PAGE 14
The Cartels Jungle
by
Hunter felt a sickening inner horror. How could the mob obey when they heard nothing but the enslaving grid, and responded to neither fear nor reason? Still they moved forward, in a robot death march. Whatever happened, it was a situation Young could turn to his advantage. If the mercenaries killed unarmed workers, it could be turned into superb propaganda. And ultimately, by sheer weight of numbers, the defenseless mob could overwhelm the mercenaries.
White fire leaped from the blasters. The first rank fell, but the mob marched blindly across the smoking corpses. The mercenaries fired again. It was slaughter–brutal and pointless–of slaves unaware of their danger, unable to save themselves.
Without understanding his own motivation–and without caring–Max Hunter leaped into the sill of the terminal window. There he was in a position to fire over the heads of the mob. The blast from his weapon arrowed into the line of police mercenaries.
Three fell in the agony of the flames. The rest, glad for an excuse to stop the slaughter, turned and fled. Like clockwork things, the mob turned back and resumed its precision demonstration in front of the factory.
Hunter slipped white-faced into a terminal bench. His hand trembled as he jammed the blaster back beneath his belt.
“Why did you do it, Captain?” Dawn asked.
How could he answer her, without saying he had seen the grids in their skulls? And he wasn’t ready to trust Dawn to that extent.
“The people couldn’t help themselves,” he said ambiguously.
“Because they’re in the U.F.W. and Eric Young cracks the whip. Is that what you mean?”
“They weren’t aware of their own danger.”
“Miscalculating the risks then? But that’s part of the system, Captain. If you can’t fight your way up to the top–“
“Then the system is utterly vicious.”
“You don’t mean that,” she said.
“Why not? We’re living in a jungle society. It’s nothing but conflict–conflict on the frontier and conflict here from the time they put you in the general school.”
“Only the children who have the intelligence–“
“But why?” he interrupted fiercely. “Where does it get us?”
“We have a stable society,” she told him. “Peace of a sort. Law enforcement, too, and a chance to build something better when we learn how.”
“Something better?” He laughed as he stood up. “We’ll get that when we pull this hell apart, and not before.”
She put her hand on his arm. “No, Captain. It’s not realistic to say that. Over and over again in the past we wrecked civilization because good-hearted and conscientious people thought there was no other way to create a finer world. It didn’t work, because violence is madness. This time we have to begin where we are and build rationally. We can, you know, when we understand what we have to build with.”

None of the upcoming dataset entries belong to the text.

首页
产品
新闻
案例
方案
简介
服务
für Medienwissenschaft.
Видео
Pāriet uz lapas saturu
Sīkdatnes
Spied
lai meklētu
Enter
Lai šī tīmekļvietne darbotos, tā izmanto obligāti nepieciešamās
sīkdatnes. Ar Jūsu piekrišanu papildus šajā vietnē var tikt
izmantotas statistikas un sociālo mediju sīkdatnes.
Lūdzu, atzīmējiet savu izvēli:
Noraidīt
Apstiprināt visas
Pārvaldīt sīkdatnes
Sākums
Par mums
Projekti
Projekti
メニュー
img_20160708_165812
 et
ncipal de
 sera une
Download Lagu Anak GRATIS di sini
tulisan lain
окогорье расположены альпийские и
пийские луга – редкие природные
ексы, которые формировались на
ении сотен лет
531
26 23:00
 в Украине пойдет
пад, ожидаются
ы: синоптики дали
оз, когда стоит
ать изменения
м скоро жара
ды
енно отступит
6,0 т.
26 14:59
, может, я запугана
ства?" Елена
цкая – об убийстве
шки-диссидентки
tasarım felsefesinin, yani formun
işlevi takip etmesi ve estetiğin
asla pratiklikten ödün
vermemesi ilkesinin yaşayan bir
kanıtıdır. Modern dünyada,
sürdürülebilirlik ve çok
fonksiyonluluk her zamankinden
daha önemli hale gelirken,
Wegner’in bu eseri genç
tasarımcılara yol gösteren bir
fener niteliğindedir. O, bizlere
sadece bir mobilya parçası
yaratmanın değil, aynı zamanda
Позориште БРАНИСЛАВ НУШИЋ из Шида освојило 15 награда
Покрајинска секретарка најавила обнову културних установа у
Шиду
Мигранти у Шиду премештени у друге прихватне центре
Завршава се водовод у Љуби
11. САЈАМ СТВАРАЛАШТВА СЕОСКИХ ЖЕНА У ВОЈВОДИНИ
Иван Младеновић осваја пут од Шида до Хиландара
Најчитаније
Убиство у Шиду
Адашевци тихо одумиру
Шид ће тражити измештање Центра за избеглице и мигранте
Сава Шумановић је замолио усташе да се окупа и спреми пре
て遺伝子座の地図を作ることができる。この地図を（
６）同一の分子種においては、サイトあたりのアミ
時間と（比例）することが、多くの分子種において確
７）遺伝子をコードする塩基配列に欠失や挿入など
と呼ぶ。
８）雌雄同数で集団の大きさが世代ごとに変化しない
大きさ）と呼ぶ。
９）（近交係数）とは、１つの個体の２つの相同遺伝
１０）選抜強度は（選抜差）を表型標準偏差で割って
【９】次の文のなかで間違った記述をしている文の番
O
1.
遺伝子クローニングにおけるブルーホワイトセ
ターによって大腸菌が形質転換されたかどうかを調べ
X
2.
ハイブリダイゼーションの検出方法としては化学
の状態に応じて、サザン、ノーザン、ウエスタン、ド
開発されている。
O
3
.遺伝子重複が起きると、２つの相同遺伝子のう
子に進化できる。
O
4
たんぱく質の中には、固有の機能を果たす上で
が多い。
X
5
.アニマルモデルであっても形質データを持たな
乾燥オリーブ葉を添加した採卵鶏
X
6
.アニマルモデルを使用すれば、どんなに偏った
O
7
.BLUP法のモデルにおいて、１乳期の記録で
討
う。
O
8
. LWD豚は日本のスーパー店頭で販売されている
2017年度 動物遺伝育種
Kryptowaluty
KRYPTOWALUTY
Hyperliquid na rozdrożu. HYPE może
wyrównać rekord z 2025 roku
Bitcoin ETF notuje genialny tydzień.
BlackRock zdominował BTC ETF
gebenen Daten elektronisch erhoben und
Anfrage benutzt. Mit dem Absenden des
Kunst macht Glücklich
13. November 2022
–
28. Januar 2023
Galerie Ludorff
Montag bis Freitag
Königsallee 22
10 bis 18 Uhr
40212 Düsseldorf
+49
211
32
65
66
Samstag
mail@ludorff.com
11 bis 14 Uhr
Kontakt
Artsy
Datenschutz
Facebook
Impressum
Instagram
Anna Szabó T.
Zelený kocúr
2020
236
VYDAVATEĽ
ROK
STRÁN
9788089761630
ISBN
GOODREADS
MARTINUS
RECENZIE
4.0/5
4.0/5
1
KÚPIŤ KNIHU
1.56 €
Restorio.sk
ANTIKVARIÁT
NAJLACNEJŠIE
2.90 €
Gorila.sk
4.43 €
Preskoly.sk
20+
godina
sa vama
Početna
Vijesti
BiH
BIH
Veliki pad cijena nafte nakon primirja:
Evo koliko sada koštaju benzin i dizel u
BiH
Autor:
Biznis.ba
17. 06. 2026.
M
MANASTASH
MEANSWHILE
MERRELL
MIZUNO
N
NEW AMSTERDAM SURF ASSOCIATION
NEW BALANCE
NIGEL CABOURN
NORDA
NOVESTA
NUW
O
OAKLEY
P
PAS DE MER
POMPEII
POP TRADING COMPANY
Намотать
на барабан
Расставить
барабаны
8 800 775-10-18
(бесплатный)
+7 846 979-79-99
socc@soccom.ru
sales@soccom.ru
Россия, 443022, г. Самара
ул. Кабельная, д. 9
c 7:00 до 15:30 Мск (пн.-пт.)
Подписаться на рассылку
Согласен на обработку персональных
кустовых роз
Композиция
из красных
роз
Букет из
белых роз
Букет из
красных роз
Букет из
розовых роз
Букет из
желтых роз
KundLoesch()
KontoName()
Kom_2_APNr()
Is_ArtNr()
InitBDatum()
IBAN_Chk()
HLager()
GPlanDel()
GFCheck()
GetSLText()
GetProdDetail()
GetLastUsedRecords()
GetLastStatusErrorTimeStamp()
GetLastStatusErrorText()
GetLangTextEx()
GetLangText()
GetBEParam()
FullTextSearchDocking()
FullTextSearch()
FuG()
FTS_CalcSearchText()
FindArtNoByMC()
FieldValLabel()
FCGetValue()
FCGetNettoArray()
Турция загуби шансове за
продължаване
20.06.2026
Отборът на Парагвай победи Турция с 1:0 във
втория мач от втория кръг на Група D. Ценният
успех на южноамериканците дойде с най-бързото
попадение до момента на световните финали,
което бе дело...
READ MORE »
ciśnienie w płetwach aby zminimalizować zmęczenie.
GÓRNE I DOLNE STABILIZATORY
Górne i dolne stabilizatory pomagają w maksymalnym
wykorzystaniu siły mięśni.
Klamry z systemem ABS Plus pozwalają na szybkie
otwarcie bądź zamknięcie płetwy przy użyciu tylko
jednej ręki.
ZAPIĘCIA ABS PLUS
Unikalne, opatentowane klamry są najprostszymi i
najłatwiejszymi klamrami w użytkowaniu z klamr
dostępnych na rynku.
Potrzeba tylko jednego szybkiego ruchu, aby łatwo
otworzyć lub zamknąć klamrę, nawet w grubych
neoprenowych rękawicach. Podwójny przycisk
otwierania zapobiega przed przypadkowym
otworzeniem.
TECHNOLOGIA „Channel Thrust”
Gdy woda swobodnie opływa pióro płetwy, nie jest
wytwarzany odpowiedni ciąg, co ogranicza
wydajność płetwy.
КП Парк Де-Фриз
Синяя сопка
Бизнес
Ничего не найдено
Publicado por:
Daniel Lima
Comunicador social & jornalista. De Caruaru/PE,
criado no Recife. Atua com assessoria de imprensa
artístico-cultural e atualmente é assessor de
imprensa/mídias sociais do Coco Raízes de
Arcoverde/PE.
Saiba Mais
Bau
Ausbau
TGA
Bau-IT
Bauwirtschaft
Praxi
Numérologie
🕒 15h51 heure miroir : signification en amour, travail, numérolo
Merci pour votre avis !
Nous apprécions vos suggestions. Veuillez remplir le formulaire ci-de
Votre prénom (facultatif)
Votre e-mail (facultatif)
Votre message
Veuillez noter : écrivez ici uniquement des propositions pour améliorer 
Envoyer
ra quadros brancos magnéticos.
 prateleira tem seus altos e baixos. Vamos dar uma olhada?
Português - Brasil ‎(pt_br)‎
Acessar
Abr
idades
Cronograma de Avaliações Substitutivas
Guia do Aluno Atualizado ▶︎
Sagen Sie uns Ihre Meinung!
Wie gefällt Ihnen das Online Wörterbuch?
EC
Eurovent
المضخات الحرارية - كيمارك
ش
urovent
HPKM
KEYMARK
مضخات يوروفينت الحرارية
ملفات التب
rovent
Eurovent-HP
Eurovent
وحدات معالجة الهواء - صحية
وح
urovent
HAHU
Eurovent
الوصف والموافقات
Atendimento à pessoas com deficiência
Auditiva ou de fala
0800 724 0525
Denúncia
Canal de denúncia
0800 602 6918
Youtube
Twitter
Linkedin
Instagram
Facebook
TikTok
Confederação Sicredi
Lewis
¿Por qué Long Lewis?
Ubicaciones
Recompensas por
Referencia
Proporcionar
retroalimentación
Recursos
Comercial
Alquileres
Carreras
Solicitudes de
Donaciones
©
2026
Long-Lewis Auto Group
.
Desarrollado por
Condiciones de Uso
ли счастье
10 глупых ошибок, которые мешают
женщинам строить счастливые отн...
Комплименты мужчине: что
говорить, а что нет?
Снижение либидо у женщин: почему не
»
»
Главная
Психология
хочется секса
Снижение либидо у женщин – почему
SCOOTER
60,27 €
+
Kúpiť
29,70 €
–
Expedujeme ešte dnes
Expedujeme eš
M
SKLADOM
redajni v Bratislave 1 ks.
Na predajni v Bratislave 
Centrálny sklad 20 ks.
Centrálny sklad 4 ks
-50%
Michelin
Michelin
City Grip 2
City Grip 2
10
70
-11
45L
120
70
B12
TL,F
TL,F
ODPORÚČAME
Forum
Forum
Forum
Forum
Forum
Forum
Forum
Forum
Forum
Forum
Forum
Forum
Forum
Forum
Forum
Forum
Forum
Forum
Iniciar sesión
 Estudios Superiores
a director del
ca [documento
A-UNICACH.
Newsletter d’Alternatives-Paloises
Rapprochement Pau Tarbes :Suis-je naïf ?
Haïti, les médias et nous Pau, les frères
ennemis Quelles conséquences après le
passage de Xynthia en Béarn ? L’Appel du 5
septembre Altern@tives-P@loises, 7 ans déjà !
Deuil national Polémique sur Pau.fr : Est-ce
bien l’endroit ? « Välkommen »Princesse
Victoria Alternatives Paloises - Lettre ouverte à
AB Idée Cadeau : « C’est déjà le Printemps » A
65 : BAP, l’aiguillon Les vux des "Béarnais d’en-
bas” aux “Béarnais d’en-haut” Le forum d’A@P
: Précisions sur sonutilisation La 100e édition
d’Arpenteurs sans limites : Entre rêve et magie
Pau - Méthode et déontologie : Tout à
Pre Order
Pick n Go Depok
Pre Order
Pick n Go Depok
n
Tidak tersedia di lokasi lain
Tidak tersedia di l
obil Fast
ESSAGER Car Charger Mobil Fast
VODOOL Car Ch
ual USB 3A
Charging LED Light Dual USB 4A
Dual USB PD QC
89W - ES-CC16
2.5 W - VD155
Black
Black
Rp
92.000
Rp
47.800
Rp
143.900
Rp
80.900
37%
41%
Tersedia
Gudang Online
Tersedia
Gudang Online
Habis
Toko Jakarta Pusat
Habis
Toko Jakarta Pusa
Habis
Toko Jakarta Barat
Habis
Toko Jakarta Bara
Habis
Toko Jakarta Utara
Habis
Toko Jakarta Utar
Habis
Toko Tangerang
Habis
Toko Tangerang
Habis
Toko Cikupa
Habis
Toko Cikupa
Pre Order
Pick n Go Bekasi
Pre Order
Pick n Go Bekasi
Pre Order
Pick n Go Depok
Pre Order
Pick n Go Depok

“What else do we need to know, Dawn? You’re falling back on the typical double-talk of the psychiatrists. With all the application of physical science that we have–“
“I wasn’t thinking of technology, Captain. Civilization isn’t machines. It’s people. Our accumulation of knowledge is tremendous, but essentially it means nothing because we know so little about ourselves. It’s absurd to talk of making something better until we really know the individual we’re making it for.”
“Go ahead,” he countered angrily. “Pussy-foot around with your cautious experiments, make sure nobody gets hurt–and you’ll all end up slaves. As for me, I’m going to find Ann and get out while there’s still time.”
“Always the same two alternatives,” Dawn said wearily. “Pull down the world, or run away from it. We need the courage to try something different. We need men who will act like men. I thought, Captain, by this time–” She looked up into his eyes. “Where are you going?”
“To the top–the casinos.” Her abrupt question took him off balance and almost surprised him into telling the whole truth.
“Top level.” She paused, studying his face. “That’s logical, of course. You’ll rescue your woman and run away–perhaps to the frontier, or to a forgotten world too insignificant to be claimed by either cartel. It all sounds so easy, doesn’t it? You have friends in the service. They’ll smuggle you away from Sector West.” She hesitated again. “Running away is insanity, too, Captain. But that is one thing you still have to learn.”